In 1997, he points out, we burned fossil fuels equivalent to more than 400 times the amount of plant matter produced on Earth in the same year.
Despite these inefficiencies, fossil fuels created over the past 500 million years have given us a relatively inexpensive fuel source for the past 250 years. "It is fantastic stored free energy from the past, but it's not sustainable," Dukes says.
Bucky Fuller called this energy stored in the form of fossil fuels Earth's "cosmic energy savings account". As he pointed out in Operating Manual For Spaceship Earth and elsewhere, our daily energy "income" from the sun is vast in comparison to the energy we can obtain from burning up our "savings". Humanity's current approach is prodigal, but even worse it misses out on the incredible daily opportunity to use far great amounts of energy our planet gets for free.

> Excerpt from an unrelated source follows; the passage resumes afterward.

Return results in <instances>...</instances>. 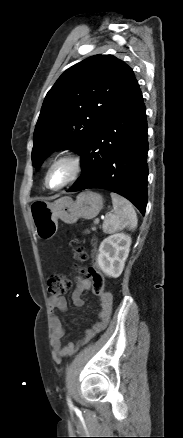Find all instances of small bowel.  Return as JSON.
<instances>
[{"label": "small bowel", "instance_id": "small-bowel-1", "mask_svg": "<svg viewBox=\"0 0 183 438\" xmlns=\"http://www.w3.org/2000/svg\"><path fill=\"white\" fill-rule=\"evenodd\" d=\"M89 289H91V281L88 278L79 277L77 280V285L71 295L72 303L75 307L83 306L84 301L82 295ZM99 307L98 319L90 328L85 331L83 341L91 339L95 334L99 333L107 326L113 307V297L111 293L106 292L104 295L99 297ZM49 310V324L52 330L54 348L60 356H69L74 352L76 344L73 342H68L63 345L61 343V339L65 334V329L60 317L56 314V311H67L66 298L64 296L50 297Z\"/></svg>", "mask_w": 183, "mask_h": 438}]
</instances>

Fuller put it this way in his 1981 book Critical Path:
. . . cosmic evolution is also irrevocably intent upon making omni-integrated humanity omnisuccessful, able to live sustainingly at an unprecedentedly higher standard of living for all Earthians than has ever been experienced by any; able to live entirely within its cosmic-energy income instead of spending its cosmic-energy savings account (i.e., the fossil fuels) or spending its cosmic-capital plant and equipment account (i.e., atomic energy) . . . a spending folly no less logical than burning your house-and-home too keep the family warm on an unprecedentedly cold midwinter night.
Humanity's cosmic-energy income account consists entirely of our gravity- and star(99 percent Sun)-distributed cosmic dividends of waterpower, tidal power, wavepower, windpower, vegetation-produced alcohols, methane gas, vulcanism, and so on. Humanity's present rate of total energy consumption amounts to only one four-millionth of one percent of the rate of its energy income.
Over twenty years later, nothing has fundamentally changed--not our approach and not the potential.